The drugmaker has ended a contract withInVentiv, one of the players in the Rent-A-Rep business, which was promoting its troubled Micardis, an angiotensin receptor blocker, otherwise known as a blood pressure med. Micardis, you may recall, failed to perform well in some key clinical trials (back stories here and here).
Ironically, about 400-plus InVentiv reps will be leaving Boehringer territories by the end of the year and - guess what? - many will soon work for a rival. That's right, InVentiv signed a deal to market Merck's Cozaar and Hyzaar, which puts Boehringer at an even greater disadvantage, since InVentiv reps will know a great deal about the competition and the docs who write the most prescriptions.
"It is typical for our business to wind down some sales teams while concurrently ramping up others. As a result of the nine new sales teams we are adding in the fourth quarter, we expect the vast majority of the representatives on the BI team will be redeployed by the beginning of 2009," InVentiv ceo Blane Walter says in a statement (link to follow shortly).

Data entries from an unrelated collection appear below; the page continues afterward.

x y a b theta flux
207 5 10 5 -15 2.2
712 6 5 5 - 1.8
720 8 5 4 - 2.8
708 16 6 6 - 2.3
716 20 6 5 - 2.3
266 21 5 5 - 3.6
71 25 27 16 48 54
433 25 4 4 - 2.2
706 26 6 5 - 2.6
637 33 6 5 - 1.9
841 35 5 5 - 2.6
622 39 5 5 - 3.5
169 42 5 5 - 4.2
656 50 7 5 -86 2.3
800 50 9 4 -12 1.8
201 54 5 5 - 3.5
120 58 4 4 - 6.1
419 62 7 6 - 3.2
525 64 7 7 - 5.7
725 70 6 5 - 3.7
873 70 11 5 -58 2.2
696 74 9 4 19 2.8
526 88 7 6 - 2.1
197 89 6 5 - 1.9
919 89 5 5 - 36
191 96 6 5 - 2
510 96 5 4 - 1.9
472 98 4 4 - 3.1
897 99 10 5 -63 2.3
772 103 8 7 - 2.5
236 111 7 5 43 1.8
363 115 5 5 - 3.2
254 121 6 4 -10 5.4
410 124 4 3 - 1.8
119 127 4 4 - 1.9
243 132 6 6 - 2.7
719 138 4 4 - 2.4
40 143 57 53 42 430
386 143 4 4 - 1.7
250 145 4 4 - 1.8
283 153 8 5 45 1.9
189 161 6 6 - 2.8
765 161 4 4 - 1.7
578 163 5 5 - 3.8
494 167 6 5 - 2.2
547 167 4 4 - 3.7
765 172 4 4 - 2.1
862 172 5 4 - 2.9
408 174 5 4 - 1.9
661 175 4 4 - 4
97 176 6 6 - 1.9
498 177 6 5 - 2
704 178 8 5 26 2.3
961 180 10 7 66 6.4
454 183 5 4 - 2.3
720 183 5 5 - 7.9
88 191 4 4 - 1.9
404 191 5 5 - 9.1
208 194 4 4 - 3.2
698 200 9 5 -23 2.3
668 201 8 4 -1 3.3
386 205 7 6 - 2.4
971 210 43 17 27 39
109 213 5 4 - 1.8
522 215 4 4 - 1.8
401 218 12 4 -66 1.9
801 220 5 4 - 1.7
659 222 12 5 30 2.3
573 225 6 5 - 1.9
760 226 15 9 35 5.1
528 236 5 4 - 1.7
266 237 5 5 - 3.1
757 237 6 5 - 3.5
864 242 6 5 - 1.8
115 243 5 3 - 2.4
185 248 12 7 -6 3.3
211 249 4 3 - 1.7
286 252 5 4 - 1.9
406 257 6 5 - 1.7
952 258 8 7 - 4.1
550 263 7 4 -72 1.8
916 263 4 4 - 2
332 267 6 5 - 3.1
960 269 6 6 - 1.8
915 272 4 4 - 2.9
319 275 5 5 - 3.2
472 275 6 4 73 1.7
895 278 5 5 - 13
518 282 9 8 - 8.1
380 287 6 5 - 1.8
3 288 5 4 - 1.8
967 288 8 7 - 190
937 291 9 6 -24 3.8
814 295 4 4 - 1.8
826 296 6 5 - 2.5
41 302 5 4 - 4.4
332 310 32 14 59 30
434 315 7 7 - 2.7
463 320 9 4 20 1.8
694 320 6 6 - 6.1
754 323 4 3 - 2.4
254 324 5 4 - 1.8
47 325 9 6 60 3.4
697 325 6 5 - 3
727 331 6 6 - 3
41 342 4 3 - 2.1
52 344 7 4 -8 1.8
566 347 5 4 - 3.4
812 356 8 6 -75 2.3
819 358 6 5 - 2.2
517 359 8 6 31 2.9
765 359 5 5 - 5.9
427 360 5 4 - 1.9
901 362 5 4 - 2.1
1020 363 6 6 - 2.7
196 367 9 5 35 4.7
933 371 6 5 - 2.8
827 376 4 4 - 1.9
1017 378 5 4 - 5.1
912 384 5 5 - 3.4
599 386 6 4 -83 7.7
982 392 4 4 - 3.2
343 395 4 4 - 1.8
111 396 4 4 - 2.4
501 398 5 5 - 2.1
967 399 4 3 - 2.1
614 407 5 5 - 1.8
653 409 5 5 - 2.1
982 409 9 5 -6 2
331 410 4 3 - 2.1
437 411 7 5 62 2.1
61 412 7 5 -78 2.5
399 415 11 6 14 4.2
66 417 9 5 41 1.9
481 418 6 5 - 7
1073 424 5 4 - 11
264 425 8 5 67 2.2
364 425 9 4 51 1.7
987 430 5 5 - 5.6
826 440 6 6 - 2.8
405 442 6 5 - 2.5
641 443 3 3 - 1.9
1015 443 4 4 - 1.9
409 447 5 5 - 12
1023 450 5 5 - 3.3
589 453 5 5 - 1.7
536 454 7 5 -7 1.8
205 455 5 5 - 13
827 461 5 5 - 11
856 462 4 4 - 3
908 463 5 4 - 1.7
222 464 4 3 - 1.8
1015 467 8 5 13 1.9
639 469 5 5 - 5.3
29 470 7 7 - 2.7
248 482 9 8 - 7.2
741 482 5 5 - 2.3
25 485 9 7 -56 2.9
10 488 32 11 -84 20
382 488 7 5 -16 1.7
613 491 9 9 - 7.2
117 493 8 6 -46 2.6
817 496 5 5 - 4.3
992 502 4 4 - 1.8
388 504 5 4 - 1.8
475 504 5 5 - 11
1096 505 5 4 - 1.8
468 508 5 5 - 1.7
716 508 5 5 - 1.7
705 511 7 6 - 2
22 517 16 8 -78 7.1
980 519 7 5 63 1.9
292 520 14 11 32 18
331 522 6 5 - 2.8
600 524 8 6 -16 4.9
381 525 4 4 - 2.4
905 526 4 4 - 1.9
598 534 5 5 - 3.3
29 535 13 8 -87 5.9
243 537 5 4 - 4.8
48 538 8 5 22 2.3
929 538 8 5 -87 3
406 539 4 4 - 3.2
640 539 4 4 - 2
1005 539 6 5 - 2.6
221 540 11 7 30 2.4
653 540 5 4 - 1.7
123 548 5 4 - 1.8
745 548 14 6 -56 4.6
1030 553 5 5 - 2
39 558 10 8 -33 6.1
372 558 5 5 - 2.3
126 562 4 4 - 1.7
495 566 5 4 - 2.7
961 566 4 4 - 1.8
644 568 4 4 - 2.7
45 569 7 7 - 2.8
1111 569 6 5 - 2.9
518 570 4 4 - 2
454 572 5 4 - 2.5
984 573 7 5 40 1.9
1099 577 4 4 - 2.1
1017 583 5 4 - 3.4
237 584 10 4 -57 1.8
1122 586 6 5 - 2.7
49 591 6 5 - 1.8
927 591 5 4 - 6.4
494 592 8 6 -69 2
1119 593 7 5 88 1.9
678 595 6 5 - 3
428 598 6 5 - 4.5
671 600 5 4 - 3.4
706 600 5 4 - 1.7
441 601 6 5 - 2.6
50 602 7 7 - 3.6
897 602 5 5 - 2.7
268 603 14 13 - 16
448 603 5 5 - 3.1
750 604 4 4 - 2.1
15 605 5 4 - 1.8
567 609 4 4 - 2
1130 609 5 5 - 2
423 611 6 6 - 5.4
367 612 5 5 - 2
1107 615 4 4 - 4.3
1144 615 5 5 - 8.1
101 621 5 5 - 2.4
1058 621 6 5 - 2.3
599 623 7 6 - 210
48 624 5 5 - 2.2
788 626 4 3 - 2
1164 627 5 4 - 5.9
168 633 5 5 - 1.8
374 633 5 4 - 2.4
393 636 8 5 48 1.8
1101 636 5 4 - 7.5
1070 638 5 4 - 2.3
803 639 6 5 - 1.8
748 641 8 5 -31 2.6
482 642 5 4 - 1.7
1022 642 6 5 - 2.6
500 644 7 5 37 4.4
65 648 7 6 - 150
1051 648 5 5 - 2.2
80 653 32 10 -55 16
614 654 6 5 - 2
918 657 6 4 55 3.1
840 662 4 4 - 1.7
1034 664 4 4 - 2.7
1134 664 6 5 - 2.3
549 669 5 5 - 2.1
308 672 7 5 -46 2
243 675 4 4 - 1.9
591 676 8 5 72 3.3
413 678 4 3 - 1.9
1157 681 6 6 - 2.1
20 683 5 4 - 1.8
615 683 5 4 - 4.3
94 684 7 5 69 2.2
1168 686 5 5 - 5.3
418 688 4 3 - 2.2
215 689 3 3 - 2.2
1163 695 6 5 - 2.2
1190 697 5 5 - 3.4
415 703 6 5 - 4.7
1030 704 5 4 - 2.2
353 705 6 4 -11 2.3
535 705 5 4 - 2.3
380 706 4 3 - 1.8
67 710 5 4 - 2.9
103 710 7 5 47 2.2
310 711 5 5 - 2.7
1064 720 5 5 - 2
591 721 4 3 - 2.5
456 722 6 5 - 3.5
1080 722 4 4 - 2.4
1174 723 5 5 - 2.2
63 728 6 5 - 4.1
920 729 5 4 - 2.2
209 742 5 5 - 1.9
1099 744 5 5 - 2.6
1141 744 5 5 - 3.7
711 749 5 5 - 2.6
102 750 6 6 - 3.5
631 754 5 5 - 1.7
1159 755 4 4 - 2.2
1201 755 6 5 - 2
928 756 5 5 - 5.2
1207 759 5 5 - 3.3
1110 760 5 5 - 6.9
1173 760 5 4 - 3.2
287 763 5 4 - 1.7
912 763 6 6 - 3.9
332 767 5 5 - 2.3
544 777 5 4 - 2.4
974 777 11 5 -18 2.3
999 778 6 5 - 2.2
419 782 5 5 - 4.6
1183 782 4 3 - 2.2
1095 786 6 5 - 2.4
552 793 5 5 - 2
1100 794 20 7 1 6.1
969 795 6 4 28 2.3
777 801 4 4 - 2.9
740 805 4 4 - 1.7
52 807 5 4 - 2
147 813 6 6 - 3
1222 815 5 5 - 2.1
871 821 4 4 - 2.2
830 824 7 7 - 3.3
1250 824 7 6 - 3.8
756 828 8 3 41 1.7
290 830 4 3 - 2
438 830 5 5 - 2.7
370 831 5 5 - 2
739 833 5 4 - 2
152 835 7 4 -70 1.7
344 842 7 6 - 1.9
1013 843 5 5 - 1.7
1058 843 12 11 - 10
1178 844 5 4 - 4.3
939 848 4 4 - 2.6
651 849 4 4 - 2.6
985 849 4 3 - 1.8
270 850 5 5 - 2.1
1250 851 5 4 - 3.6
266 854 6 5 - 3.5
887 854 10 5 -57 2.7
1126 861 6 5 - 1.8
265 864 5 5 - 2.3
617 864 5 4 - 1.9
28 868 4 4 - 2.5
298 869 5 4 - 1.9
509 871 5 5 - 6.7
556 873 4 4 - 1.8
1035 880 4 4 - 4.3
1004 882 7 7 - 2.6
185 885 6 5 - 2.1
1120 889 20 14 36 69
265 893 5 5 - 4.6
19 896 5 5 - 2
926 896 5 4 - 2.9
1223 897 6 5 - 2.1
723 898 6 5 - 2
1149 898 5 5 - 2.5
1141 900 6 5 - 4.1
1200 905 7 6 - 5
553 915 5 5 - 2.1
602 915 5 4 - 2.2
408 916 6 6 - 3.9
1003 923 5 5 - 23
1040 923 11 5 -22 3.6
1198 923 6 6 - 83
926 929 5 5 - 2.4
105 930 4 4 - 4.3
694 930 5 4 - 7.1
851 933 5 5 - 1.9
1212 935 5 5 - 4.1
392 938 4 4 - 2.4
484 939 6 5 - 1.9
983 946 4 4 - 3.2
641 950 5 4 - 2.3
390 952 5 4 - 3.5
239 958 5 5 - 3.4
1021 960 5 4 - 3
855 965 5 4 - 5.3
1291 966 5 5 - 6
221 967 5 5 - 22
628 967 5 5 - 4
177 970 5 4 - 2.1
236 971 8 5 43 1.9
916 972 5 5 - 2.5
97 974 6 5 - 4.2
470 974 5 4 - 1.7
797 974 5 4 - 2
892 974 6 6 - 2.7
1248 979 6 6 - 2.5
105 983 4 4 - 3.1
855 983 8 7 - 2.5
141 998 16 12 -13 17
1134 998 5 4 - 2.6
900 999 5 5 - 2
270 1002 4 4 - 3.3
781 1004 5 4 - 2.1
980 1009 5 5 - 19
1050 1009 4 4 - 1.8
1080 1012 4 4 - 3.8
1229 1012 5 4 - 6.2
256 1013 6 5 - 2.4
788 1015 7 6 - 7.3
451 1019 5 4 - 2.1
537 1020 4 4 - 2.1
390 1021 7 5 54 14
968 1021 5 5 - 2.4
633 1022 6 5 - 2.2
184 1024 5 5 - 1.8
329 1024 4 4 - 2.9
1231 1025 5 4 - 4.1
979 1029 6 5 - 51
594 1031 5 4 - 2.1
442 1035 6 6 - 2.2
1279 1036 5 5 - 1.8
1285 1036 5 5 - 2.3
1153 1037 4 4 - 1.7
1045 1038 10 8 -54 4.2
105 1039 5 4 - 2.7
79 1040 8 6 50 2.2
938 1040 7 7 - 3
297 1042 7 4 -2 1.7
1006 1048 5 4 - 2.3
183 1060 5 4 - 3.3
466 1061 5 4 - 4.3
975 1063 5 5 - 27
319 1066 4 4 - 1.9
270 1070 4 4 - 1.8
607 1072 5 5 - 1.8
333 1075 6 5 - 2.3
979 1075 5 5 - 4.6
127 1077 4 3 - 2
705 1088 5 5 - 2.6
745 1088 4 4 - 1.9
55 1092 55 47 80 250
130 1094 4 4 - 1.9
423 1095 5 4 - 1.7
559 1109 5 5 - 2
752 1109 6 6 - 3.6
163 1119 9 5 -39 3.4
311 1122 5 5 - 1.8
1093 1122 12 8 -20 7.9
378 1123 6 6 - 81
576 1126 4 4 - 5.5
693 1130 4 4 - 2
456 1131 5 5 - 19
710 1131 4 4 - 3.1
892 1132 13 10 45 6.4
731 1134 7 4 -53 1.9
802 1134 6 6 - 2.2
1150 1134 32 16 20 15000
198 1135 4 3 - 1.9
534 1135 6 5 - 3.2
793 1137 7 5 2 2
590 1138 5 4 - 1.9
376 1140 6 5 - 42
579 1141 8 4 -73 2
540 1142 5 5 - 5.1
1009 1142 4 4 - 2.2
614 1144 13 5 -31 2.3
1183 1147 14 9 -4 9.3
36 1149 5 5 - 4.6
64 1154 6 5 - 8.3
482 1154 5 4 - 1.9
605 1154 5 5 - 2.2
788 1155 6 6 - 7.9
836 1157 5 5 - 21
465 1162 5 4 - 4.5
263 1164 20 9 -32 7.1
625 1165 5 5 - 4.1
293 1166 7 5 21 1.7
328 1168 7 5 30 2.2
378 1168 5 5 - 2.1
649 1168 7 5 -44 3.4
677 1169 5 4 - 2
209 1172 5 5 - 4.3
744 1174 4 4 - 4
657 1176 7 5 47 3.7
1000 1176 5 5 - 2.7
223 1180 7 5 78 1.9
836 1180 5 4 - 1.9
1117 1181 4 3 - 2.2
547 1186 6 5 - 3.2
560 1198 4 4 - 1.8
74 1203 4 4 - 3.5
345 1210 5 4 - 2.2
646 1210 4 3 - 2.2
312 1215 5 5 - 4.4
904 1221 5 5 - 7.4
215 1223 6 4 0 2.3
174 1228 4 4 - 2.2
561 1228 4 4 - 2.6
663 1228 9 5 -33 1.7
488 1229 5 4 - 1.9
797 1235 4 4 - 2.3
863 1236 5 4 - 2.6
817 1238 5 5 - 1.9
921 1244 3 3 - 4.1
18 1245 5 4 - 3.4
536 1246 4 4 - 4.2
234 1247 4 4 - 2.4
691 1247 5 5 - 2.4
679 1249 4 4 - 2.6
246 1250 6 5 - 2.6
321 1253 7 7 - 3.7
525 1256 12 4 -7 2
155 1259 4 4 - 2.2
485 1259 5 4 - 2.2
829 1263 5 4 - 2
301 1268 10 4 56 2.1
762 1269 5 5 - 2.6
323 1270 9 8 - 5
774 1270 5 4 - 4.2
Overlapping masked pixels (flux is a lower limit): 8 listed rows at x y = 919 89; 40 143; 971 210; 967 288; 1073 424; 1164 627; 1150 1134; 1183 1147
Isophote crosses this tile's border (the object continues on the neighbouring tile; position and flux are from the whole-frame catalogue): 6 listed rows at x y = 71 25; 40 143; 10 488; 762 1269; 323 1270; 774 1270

Meanwhile, Boehringer is about to proceed with previously disclosed plans to trim its neurology sales force of nearly 400 reps, who will either be reassigned to primary care sales or let go, depending upon the number of openings that exist. The shift starts early next month, sources say.






1 Comment
The contract pharma rep business is a very challenging one. If your contract reps are very successful, they end up getting hired by the pharma company as full-time employees, and the contract company loses the revenue stream, though they gain a great referral source. If the reps don't perform, or the product they sell, or the company they are contracted to suffers from problems that were not the province of the contract force, the contract company loses that revenue stream as well, though they can place many of the reps into another contract.